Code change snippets
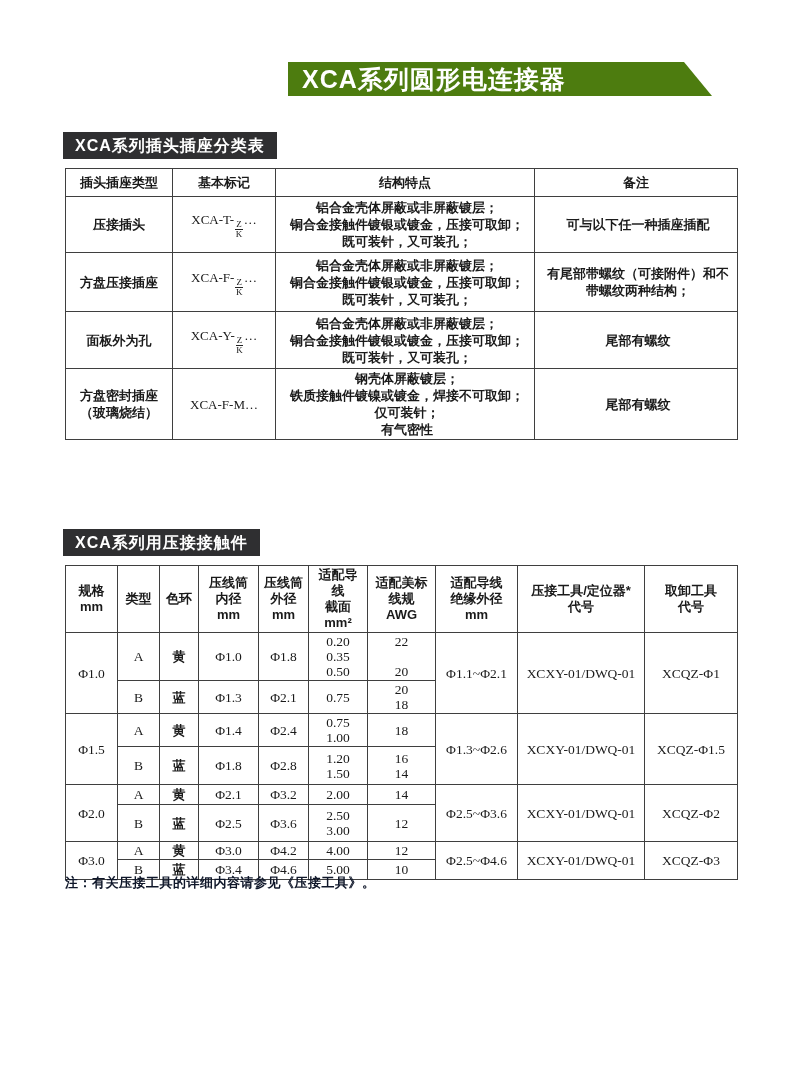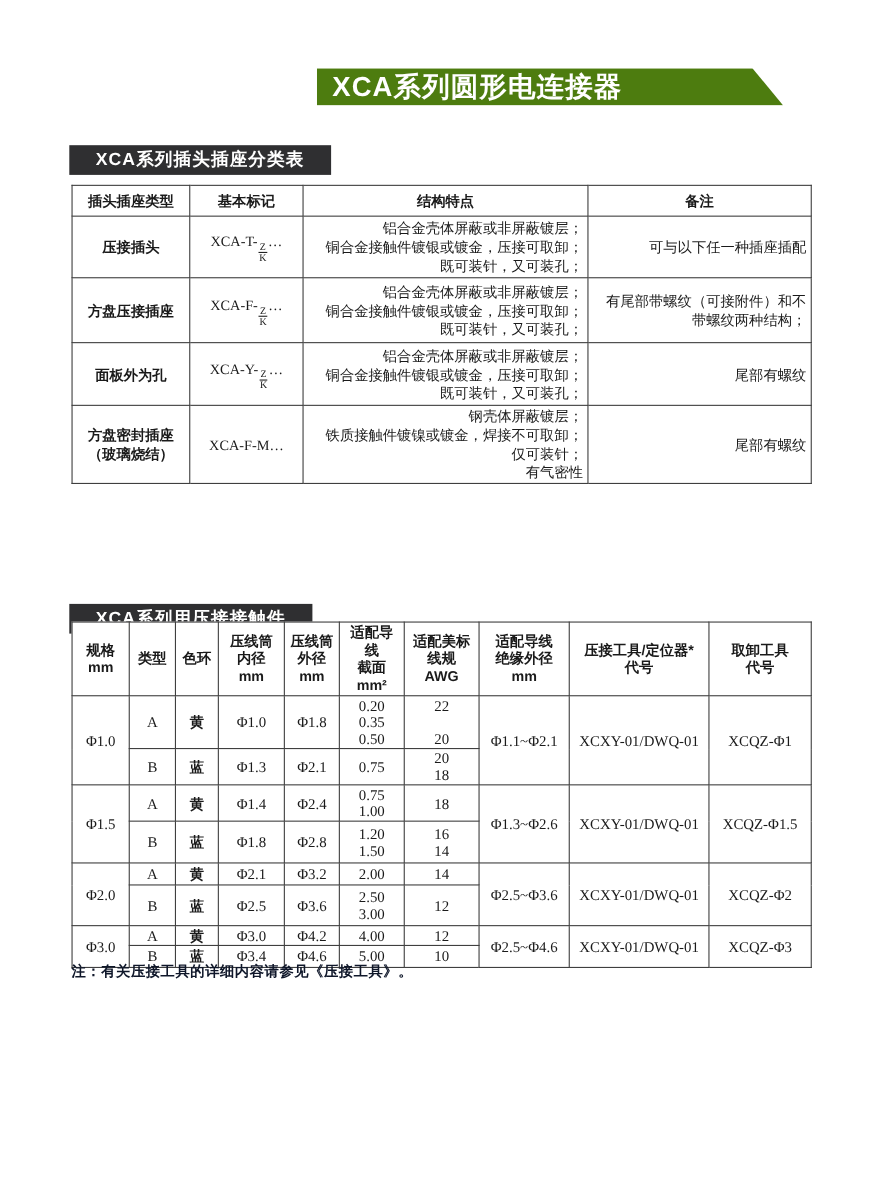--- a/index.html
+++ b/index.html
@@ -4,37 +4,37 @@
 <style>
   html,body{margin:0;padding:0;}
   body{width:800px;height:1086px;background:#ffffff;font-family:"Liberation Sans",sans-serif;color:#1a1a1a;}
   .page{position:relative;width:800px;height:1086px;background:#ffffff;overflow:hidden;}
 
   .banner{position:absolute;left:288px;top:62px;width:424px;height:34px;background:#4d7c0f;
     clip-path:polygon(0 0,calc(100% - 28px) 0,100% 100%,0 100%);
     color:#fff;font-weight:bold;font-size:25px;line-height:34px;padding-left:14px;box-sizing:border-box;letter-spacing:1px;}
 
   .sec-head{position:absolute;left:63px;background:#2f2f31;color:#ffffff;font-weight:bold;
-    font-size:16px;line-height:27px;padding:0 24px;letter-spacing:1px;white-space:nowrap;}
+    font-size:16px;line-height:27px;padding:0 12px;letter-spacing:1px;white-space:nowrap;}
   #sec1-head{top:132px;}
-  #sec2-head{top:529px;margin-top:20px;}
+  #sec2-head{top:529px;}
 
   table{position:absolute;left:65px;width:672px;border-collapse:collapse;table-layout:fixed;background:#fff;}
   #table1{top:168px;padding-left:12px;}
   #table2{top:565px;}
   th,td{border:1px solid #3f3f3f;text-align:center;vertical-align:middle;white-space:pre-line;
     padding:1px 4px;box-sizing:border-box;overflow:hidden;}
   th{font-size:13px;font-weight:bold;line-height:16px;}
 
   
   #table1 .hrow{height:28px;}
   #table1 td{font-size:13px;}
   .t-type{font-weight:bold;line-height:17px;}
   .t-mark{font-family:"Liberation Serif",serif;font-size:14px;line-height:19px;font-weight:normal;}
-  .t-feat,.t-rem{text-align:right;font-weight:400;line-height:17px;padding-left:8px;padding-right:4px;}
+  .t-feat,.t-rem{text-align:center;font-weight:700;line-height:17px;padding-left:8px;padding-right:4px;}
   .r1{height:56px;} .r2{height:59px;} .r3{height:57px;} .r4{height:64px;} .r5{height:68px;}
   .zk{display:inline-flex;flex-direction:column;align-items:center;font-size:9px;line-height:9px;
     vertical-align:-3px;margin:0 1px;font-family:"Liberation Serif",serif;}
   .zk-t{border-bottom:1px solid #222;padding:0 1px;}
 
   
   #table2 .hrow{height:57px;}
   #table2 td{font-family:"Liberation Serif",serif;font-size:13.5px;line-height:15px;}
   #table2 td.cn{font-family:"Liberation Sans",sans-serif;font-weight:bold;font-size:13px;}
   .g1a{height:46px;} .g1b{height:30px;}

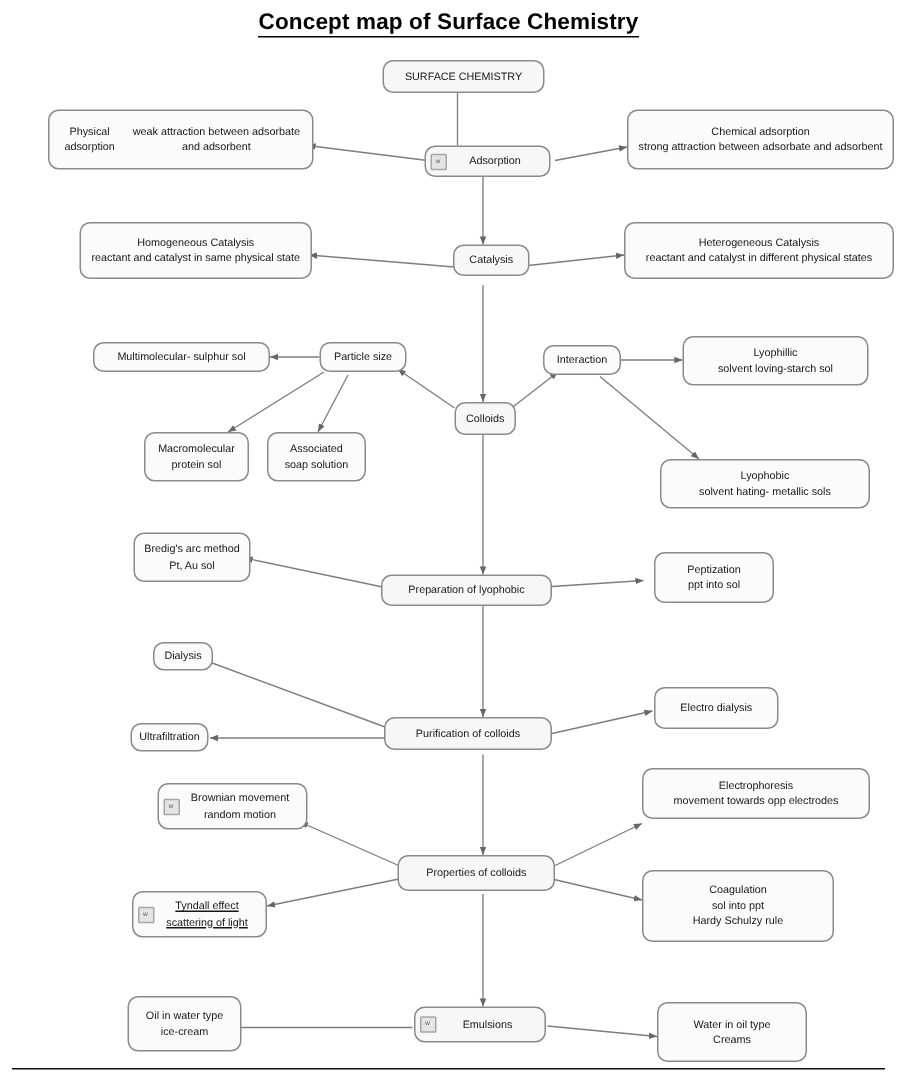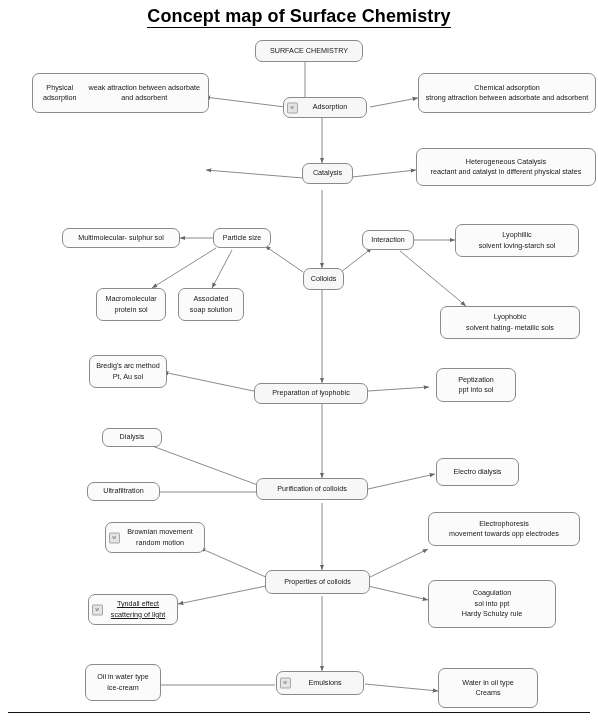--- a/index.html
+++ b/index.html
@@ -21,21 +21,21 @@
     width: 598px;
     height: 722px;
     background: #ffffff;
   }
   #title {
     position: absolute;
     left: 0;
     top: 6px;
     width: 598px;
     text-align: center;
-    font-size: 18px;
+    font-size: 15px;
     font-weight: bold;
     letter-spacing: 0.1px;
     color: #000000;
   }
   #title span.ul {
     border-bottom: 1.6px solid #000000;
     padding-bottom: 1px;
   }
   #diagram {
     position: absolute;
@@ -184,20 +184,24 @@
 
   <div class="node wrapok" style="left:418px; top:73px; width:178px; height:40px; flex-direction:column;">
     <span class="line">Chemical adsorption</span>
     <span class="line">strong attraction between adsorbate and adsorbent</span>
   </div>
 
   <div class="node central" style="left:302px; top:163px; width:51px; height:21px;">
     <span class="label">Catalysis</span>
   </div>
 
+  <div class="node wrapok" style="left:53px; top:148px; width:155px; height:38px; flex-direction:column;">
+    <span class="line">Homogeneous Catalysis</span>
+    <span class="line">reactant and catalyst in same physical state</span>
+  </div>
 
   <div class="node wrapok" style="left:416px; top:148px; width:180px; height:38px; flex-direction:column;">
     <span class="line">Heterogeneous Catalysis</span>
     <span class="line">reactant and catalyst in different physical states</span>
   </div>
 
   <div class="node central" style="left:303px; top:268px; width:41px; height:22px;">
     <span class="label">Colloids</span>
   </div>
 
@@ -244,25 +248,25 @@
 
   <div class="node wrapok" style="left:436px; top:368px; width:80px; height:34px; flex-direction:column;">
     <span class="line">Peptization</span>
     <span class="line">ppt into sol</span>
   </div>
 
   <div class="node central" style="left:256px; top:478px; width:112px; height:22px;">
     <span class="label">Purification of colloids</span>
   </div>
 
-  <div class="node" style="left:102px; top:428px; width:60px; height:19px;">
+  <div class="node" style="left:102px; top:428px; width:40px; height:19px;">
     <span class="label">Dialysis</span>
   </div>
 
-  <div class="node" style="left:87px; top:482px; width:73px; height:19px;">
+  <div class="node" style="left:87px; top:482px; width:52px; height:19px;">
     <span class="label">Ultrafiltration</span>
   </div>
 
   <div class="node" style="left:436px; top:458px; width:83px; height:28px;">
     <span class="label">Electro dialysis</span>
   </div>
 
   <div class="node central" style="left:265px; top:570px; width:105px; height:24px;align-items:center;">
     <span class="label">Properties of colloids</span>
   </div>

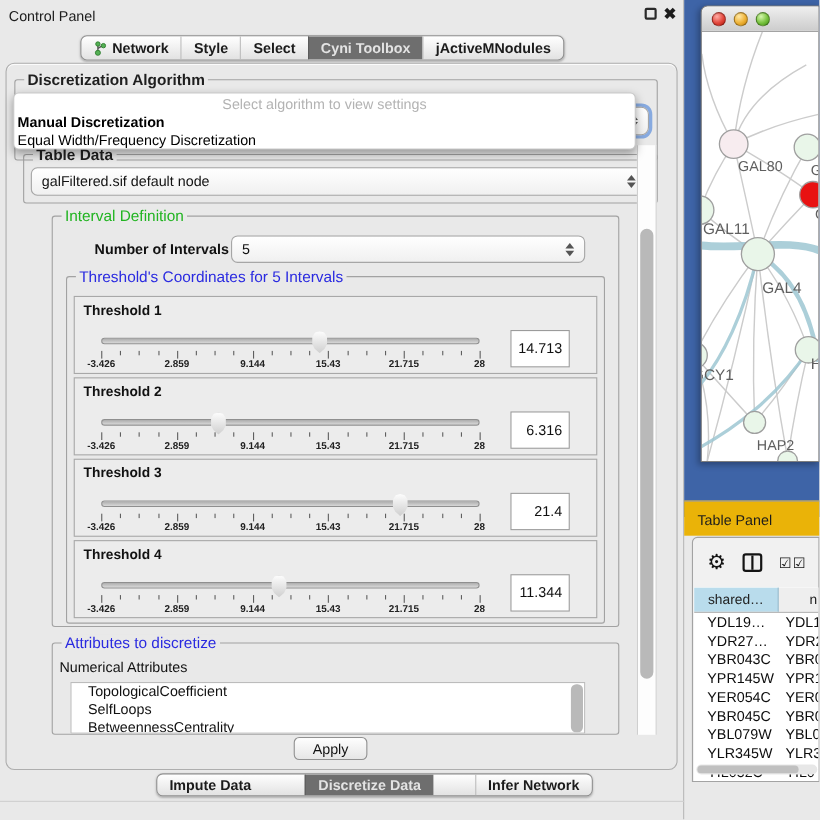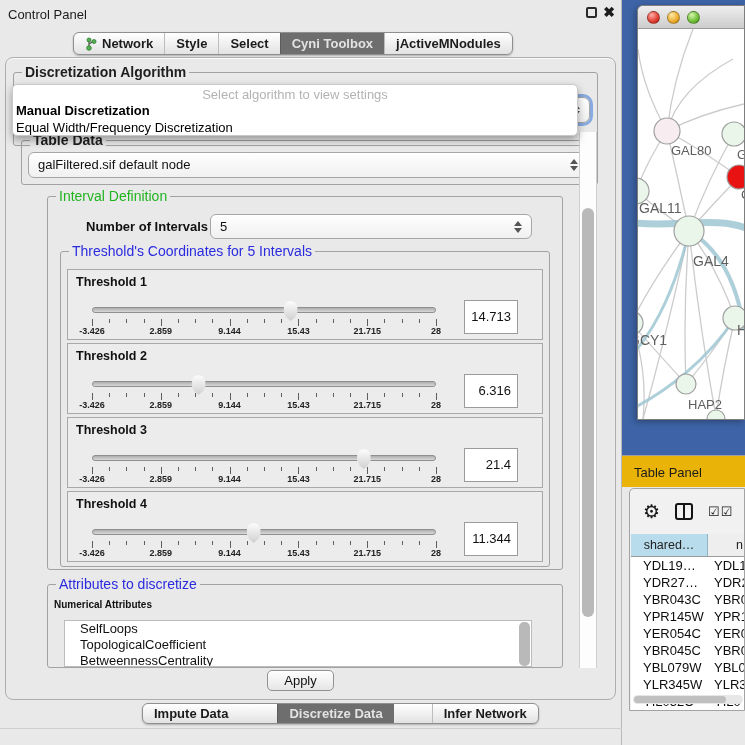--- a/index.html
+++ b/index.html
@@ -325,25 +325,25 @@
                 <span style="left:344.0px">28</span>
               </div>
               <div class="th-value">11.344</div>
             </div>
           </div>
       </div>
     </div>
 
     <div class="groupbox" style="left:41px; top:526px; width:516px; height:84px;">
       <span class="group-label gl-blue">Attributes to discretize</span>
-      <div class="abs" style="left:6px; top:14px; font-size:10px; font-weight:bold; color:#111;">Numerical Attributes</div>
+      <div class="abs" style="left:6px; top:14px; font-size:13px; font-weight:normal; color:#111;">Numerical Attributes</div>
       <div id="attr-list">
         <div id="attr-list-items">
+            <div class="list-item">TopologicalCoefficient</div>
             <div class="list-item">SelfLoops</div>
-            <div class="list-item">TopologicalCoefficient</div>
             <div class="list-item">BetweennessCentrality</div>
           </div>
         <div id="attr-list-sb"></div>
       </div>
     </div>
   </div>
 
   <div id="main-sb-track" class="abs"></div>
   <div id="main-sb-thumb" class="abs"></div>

■ **TASK REQUIREMENTS**:
Reproduce the whole of the data, word for word, and omit its pictures.

■ **ANSWER SECTION**:
--- a/index.html
+++ b/index.html
@@ -4,37 +4,37 @@
 <style>
   html,body{margin:0;padding:0;}
   body{width:800px;height:1086px;background:#ffffff;font-family:"Liberation Sans",sans-serif;color:#1a1a1a;}
   .page{position:relative;width:800px;height:1086px;background:#ffffff;overflow:hidden;}
 
   .banner{position:absolute;left:288px;top:62px;width:424px;height:34px;background:#4d7c0f;
     clip-path:polygon(0 0,calc(100% - 28px) 0,100% 100%,0 100%);
     color:#fff;font-weight:bold;font-size:25px;line-height:34px;padding-left:14px;box-sizing:border-box;letter-spacing:1px;}
 
   .sec-head{position:absolute;left:63px;background:#2f2f31;color:#ffffff;font-weight:bold;
-    font-size:16px;line-height:27px;padding:0 24px;letter-spacing:1px;white-space:nowrap;}
+    font-size:16px;line-height:27px;padding:0 12px;letter-spacing:1px;white-space:nowrap;}
   #sec1-head{top:132px;}
-  #sec2-head{top:529px;margin-top:20px;}
+  #sec2-head{top:529px;}
 
   table{position:absolute;left:65px;width:672px;border-collapse:collapse;table-layout:fixed;background:#fff;}
   #table1{top:168px;padding-left:12px;}
   #table2{top:565px;}
   th,td{border:1px solid #3f3f3f;text-align:center;vertical-align:middle;white-space:pre-line;
     padding:1px 4px;box-sizing:border-box;overflow:hidden;}
   th{font-size:13px;font-weight:bold;line-height:16px;}
 
   
   #table1 .hrow{height:28px;}
   #table1 td{font-size:13px;}
   .t-type{font-weight:bold;line-height:17px;}
   .t-mark{font-family:"Liberation Serif",serif;font-size:14px;line-height:19px;font-weight:normal;}
-  .t-feat,.t-rem{text-align:right;font-weight:400;line-height:17px;padding-left:8px;padding-right:4px;}
+  .t-feat,.t-rem{text-align:center;font-weight:700;line-height:17px;padding-left:8px;padding-right:4px;}
   .r1{height:56px;} .r2{height:59px;} .r3{height:57px;} .r4{height:64px;} .r5{height:68px;}
   .zk{display:inline-flex;flex-direction:column;align-items:center;font-size:9px;line-height:9px;
     vertical-align:-3px;margin:0 1px;font-family:"Liberation Serif",serif;}
   .zk-t{border-bottom:1px solid #222;padding:0 1px;}
 
   
   #table2 .hrow{height:57px;}
   #table2 td{font-family:"Liberation Serif",serif;font-size:13.5px;line-height:15px;}
   #table2 td.cn{font-family:"Liberation Sans",sans-serif;font-weight:bold;font-size:13px;}
   .g1a{height:46px;} .g1b{height:30px;}

--- a/index.html
+++ b/index.html
@@ -21,21 +21,21 @@
     width: 598px;
     height: 722px;
     background: #ffffff;
   }
   #title {
     position: absolute;
     left: 0;
     top: 6px;
     width: 598px;
     text-align: center;
-    font-size: 18px;
+    font-size: 15px;
     font-weight: bold;
     letter-spacing: 0.1px;
     color: #000000;
   }
   #title span.ul {
     border-bottom: 1.6px solid #000000;
     padding-bottom: 1px;
   }
   #diagram {
     position: absolute;
@@ -184,20 +184,24 @@
 
   <div class="node wrapok" style="left:418px; top:73px; width:178px; height:40px; flex-direction:column;">
     <span class="line">Chemical adsorption</span>
     <span class="line">strong attraction between adsorbate and adsorbent</span>
   </div>
 
   <div class="node central" style="left:302px; top:163px; width:51px; height:21px;">
     <span class="label">Catalysis</span>
   </div>
 
+  <div class="node wrapok" style="left:53px; top:148px; width:155px; height:38px; flex-direction:column;">
+    <span class="line">Homogeneous Catalysis</span>
+    <span class="line">reactant and catalyst in same physical state</span>
+  </div>
 
   <div class="node wrapok" style="left:416px; top:148px; width:180px; height:38px; flex-direction:column;">
     <span class="line">Heterogeneous Catalysis</span>
     <span class="line">reactant and catalyst in different physical states</span>
   </div>
 
   <div class="node central" style="left:303px; top:268px; width:41px; height:22px;">
     <span class="label">Colloids</span>
   </div>
 
@@ -244,25 +248,25 @@
 
   <div class="node wrapok" style="left:436px; top:368px; width:80px; height:34px; flex-direction:column;">
     <span class="line">Peptization</span>
     <span class="line">ppt into sol</span>
   </div>
 
   <div class="node central" style="left:256px; top:478px; width:112px; height:22px;">
     <span class="label">Purification of colloids</span>
   </div>
 
-  <div class="node" style="left:102px; top:428px; width:60px; height:19px;">
+  <div class="node" style="left:102px; top:428px; width:40px; height:19px;">
     <span class="label">Dialysis</span>
   </div>
 
-  <div class="node" style="left:87px; top:482px; width:73px; height:19px;">
+  <div class="node" style="left:87px; top:482px; width:52px; height:19px;">
     <span class="label">Ultrafiltration</span>
   </div>
 
   <div class="node" style="left:436px; top:458px; width:83px; height:28px;">
     <span class="label">Electro dialysis</span>
   </div>
 
   <div class="node central" style="left:265px; top:570px; width:105px; height:24px;align-items:center;">
     <span class="label">Properties of colloids</span>
   </div>

--- a/index.html
+++ b/index.html
@@ -325,25 +325,25 @@
                 <span style="left:344.0px">28</span>
               </div>
               <div class="th-value">11.344</div>
             </div>
           </div>
       </div>
     </div>
 
     <div class="groupbox" style="left:41px; top:526px; width:516px; height:84px;">
       <span class="group-label gl-blue">Attributes to discretize</span>
-      <div class="abs" style="left:6px; top:14px; font-size:10px; font-weight:bold; color:#111;">Numerical Attributes</div>
+      <div class="abs" style="left:6px; top:14px; font-size:13px; font-weight:normal; color:#111;">Numerical Attributes</div>
       <div id="attr-list">
         <div id="attr-list-items">
+            <div class="list-item">TopologicalCoefficient</div>
             <div class="list-item">SelfLoops</div>
-            <div class="list-item">TopologicalCoefficient</div>
             <div class="list-item">BetweennessCentrality</div>
           </div>
         <div id="attr-list-sb"></div>
       </div>
     </div>
   </div>
 
   <div id="main-sb-track" class="abs"></div>
   <div id="main-sb-thumb" class="abs"></div>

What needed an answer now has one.